だってこんな頭してる人、今いないでしょ? パーマ代は数週間おきに1回1万円くらい。衣装と一緒ですから、経費で落とせます。でも面倒くさいですし、やめたいんですよね(笑)」
そんな愚痴をこぼしつつ、「鼠先輩をこのまま続けていくことがいいと思っている」
と、本人は口にする。
「歌で救われてきたし、勇気づけられてきたし、歌が持つパワーって絶対にあると思っています。だから、それを見せつけたいですね」
今回リリースする3曲について、「パ」行の連発が続くため“究極の飛沫ソング”と呼んでいる。
「『飛沫を飛ばしても気にならない、以前の世の中に戻ってほしい』という思いも込めました。あと、この新曲で『紅白歌合戦』の大トリを目指していますから。譲二さんと出場できたらうれしいですよね。そして、『ピピポ体操(英語バージョン)』では世界進出を狙っています。ピコ太郎さんみたいに」
『ありがとさん』『ピピポ体操』どちらにも登場する「ピピポピポパポピー」という歌詞は、レコーディング時の仮歌で適当に入れたフレーズだそう。それを耳にした次女もいつしか「ピピポピポパポピー」と口ずさむようになった。「これはウケる!」と確信した鼠先輩。そのまま、歌詞として採用したそうだ。つまり、家族一丸で生み出した楽曲である。

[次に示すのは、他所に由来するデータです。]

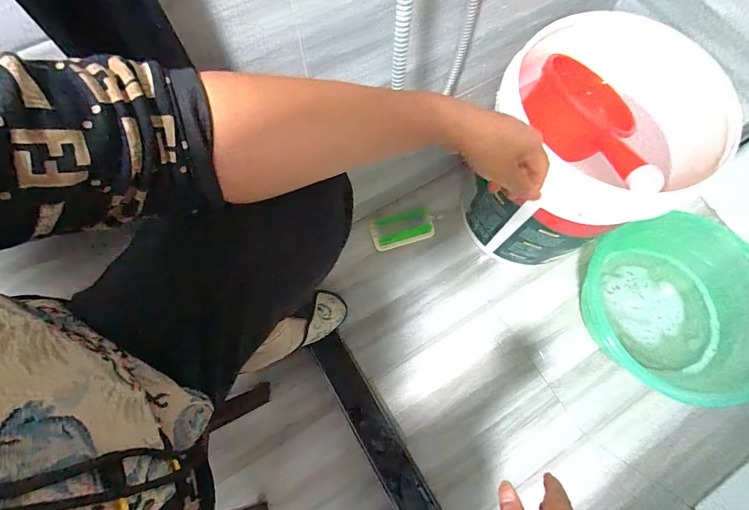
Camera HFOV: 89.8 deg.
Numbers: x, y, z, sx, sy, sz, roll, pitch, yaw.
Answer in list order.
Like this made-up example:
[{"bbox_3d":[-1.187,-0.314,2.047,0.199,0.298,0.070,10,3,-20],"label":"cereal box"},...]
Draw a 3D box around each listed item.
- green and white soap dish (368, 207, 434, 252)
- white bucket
[{"bbox_3d":[0.061,-0.055,0.830,0.135,0.028,0.067,-13,73,-5],"label":"green and white soap dish"},{"bbox_3d":[0.327,-0.172,0.636,0.332,0.327,0.284,-37,77,-12],"label":"white bucket"}]

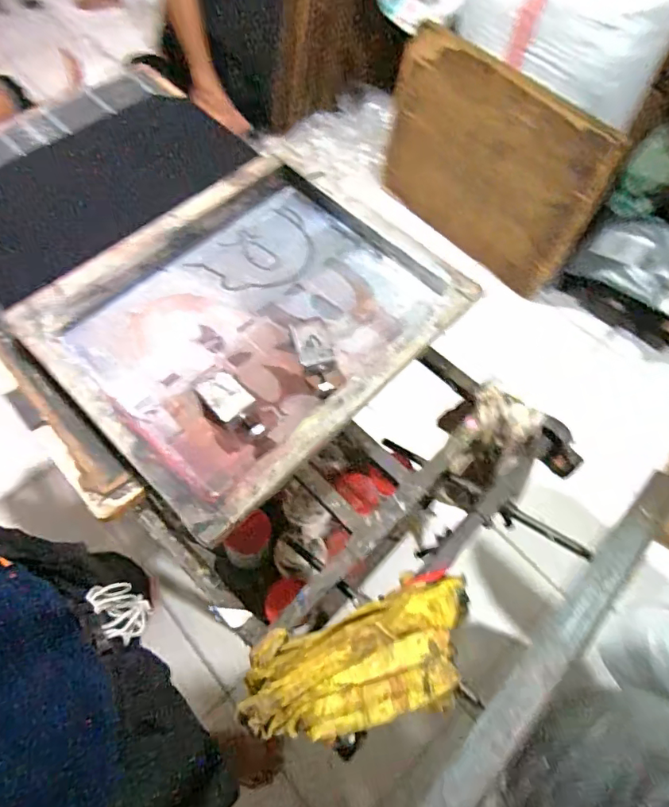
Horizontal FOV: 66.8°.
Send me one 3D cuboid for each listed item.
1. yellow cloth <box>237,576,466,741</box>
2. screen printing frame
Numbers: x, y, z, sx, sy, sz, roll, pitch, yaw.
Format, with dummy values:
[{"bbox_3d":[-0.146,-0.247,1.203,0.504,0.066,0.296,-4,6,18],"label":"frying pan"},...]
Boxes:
[{"bbox_3d":[0.034,0.301,0.587,0.306,0.087,0.122,-13,61,-9],"label":"yellow cloth"},{"bbox_3d":[-0.129,-0.149,0.806,0.480,0.069,0.583,41,67,19],"label":"screen printing frame"}]

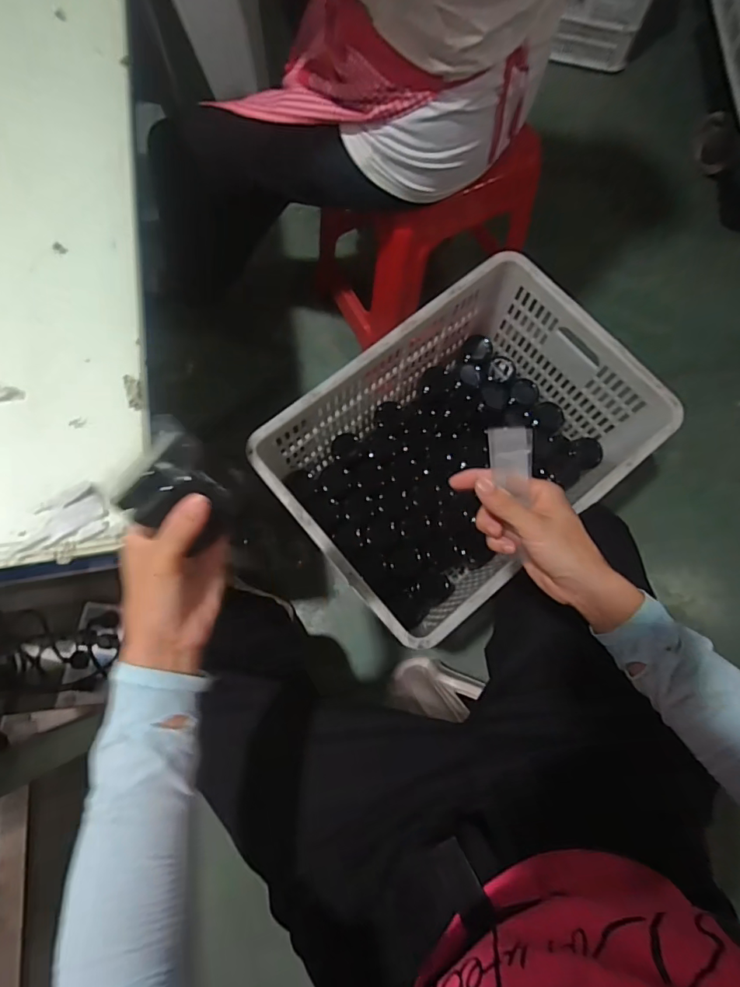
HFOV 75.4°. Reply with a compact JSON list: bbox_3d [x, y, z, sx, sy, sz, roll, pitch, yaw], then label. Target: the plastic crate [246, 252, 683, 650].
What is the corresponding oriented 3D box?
[{"bbox_3d":[0.154,-0.068,0.912,0.596,0.292,0.426,-38,79,-9],"label":"plastic crate"}]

「『ピピポ体操』は小さい子も楽しめる曲だと思いますから、今回の3曲は、家族みんなで聴いてほしいですね。そしてカラオケに行って、楽しく歌う。そんな普通の日々が早く取り戻せたらなあって、考えています。もう次女にも正体がバレましたしね。心おきなく営業もできます(笑)」
『ありがとさん』『ピピポ体操』『ピピポ体操(英語バージョン)』。デジタルシングルとして同時リリース。現在、これらの宣伝費をクラウドファンディングで募っている。